_Task objective_
Rewrite the stretch of lines from the one containing "True or false: murray-29268" through the one containing "Which series has", switching "minimum" to "lowest" and keeping all else unchanged. Leave the pictures out of your answer.

_Dataset excerpts_

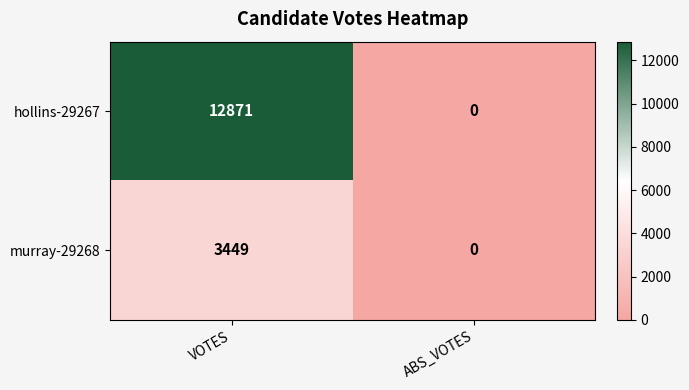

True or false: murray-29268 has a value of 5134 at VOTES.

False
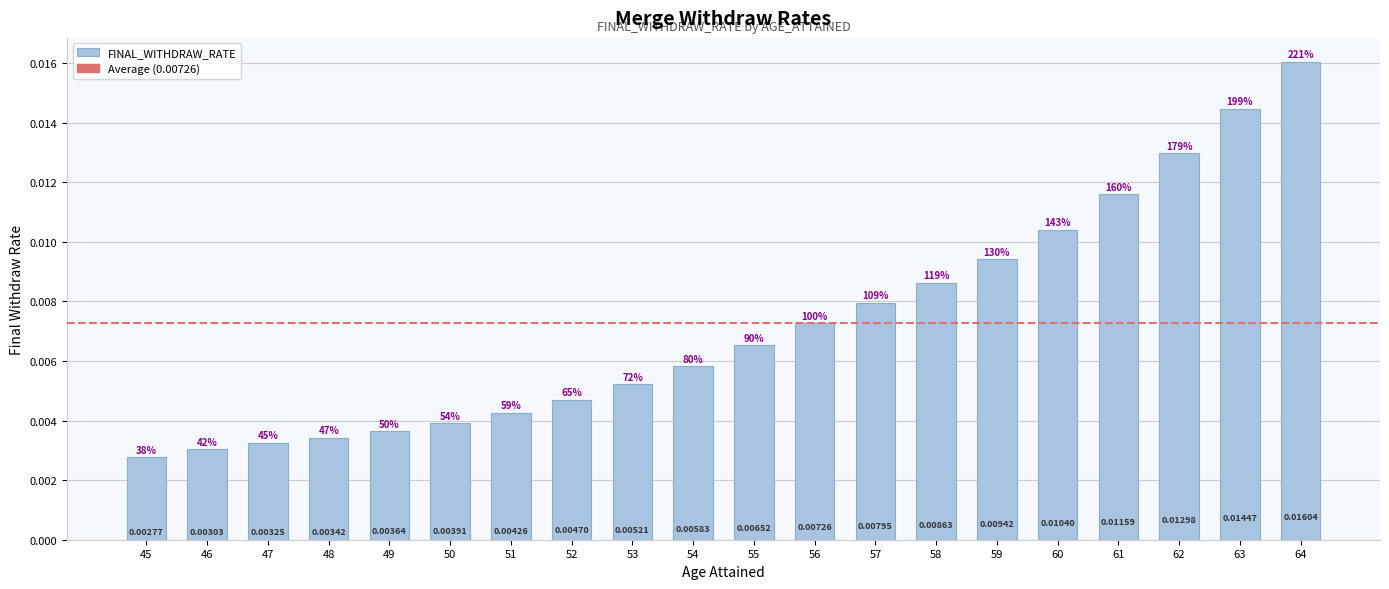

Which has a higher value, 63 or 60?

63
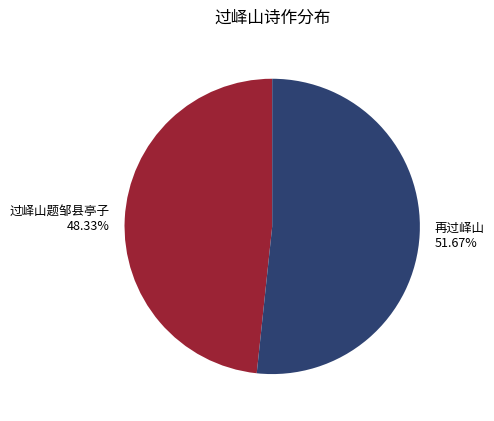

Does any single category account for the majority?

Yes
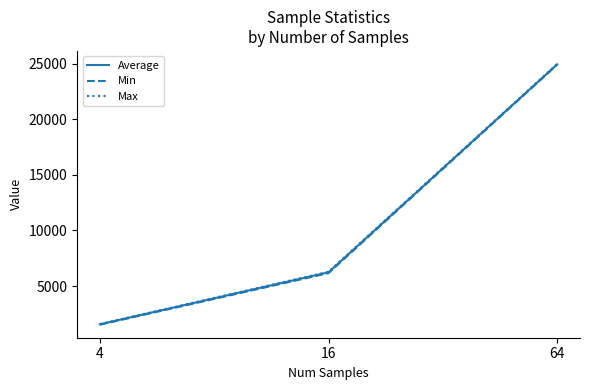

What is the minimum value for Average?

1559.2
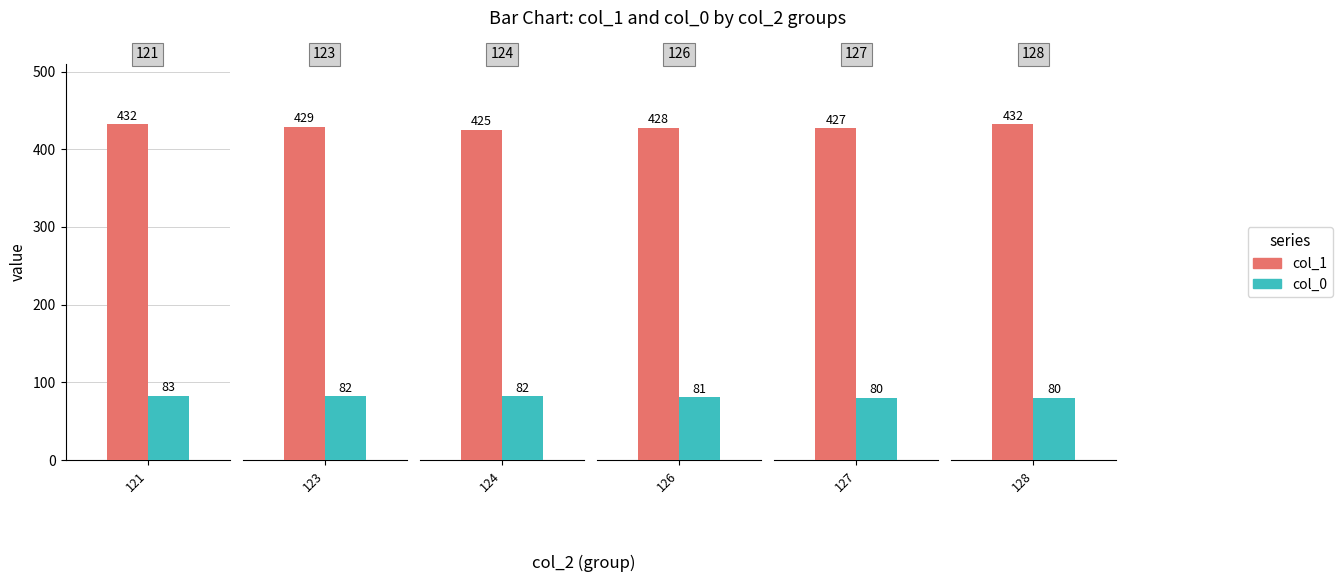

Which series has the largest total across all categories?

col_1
--
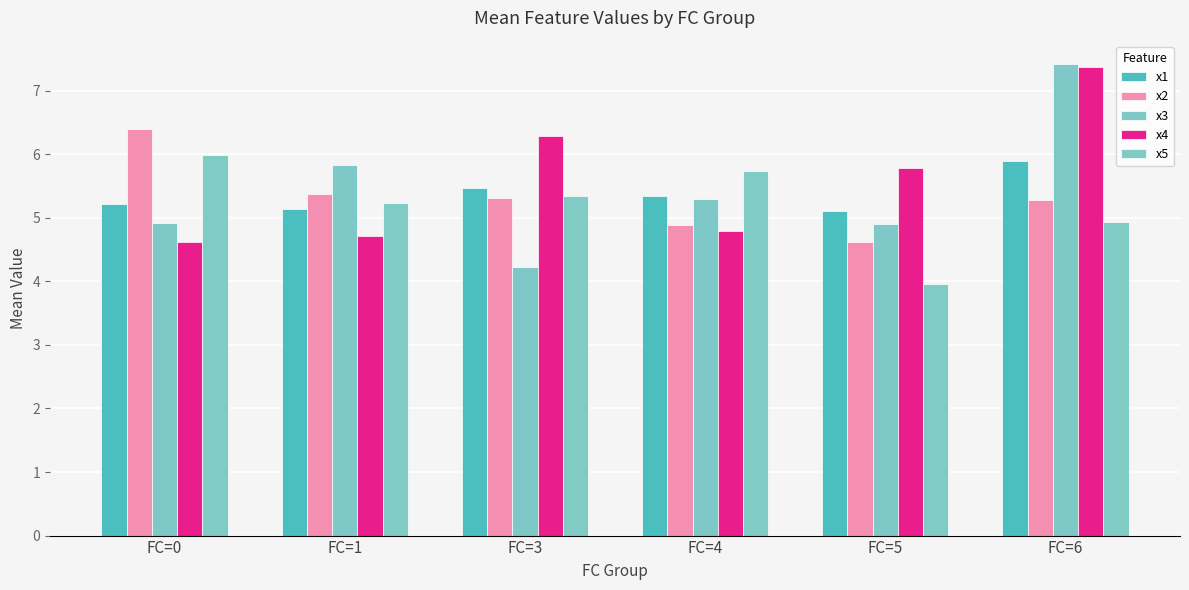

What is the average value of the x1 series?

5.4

_Worked solution_
True or false: murray-29268 has a value of 5134 at VOTES.

False

Which has a higher value, 63 or 60?

63

Does any single category account for the majority?

Yes

What is the lowest value for Average?

1559.2

Which series has the largest total across all categories?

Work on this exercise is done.